Orang yang memiliki gejala biasanya mengalami demam rendah, konjungtivitis, nyeri sendi (terutama di tangan dan kaki), dan ruam. Ruam sering dimulai pada wajah dan kemudian menyebar ke seluruh tubuh. Biasanya, gejalanya tidak terlalu buruk, dan membaik setelah 2 hingga 7 hari.
Mulai tahun 2015, telah terjadi wabah virus Zika (artinya banyak orang yang terkena virus) di Brasil. Para ilmuwan berpikir bahwa ketika seorang wanita yang terkena virus Zika sedang hamil, dia dapat memberikan virus tersebut kepada janinnya. Para ilmuwan berpikir bahwa hal ini dapat menyebabkan mikrosefali, cacat lahir yang menyebabkan bayi memiliki kepala yang lebih kecil dari biasanya.
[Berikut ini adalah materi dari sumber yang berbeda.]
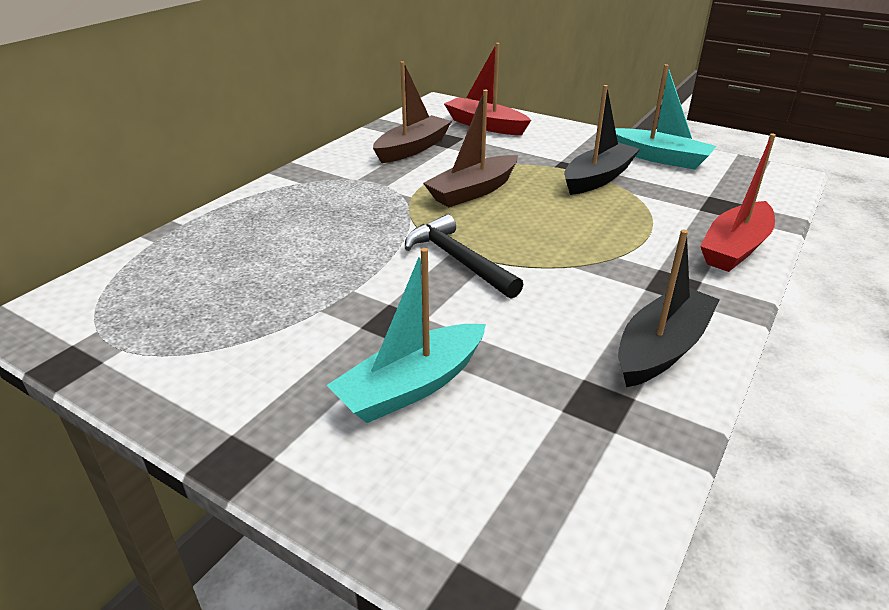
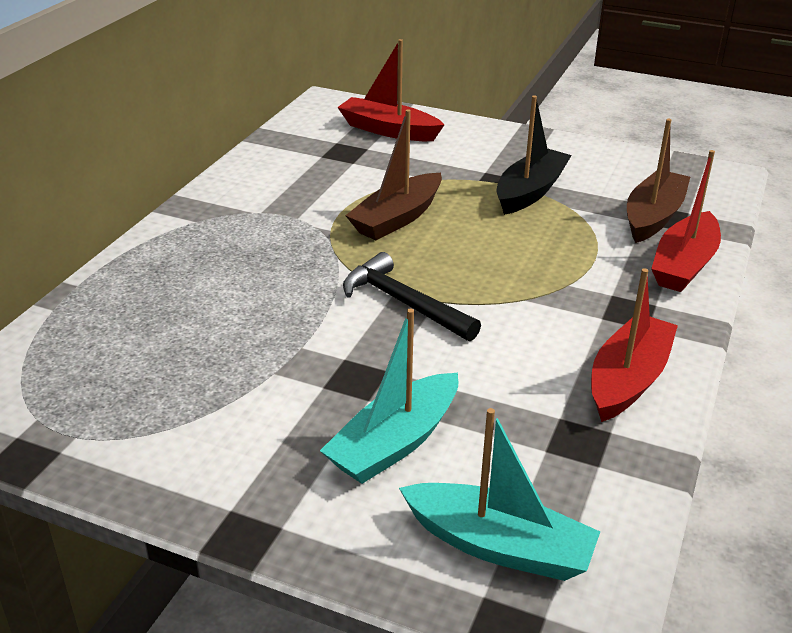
camera: 10 degrees left, 0 degrees up
(412, 148) = (312, 167): brown boat -> brown boat (653, 217)
(659, 158) = (591, 161): turquoise boat -> turquoise boat (499, 546)
(661, 348) = (628, 379): black boat -> red boat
Hal ini dapat menyebabkan cacat intelektual dan masalah lain di otak, seperti kejang. Karena hal ini, pada bulan Januari 2016, Pusat Pengendalian dan Pencegahan Penyakit Amerika Serikat memperingatkan wanita hamil untuk tidak melakukan perjalanan ke Brasil, Kolombia, El Salvador, Guyana Prancis, Guatemala, Haiti, Honduras, Martinik, Meksiko, Panama, Paraguay, Suriname, Venezuela, atau Puerto Rico, karena risiko terkena virus Zika di sana.
Di tempat-tempat di mana virus Zika hidup, orang lebih mungkin mengalami cacat lahir, masalah neurologis seperti sindrom Guillain-Barré, dan penyakit autoimun.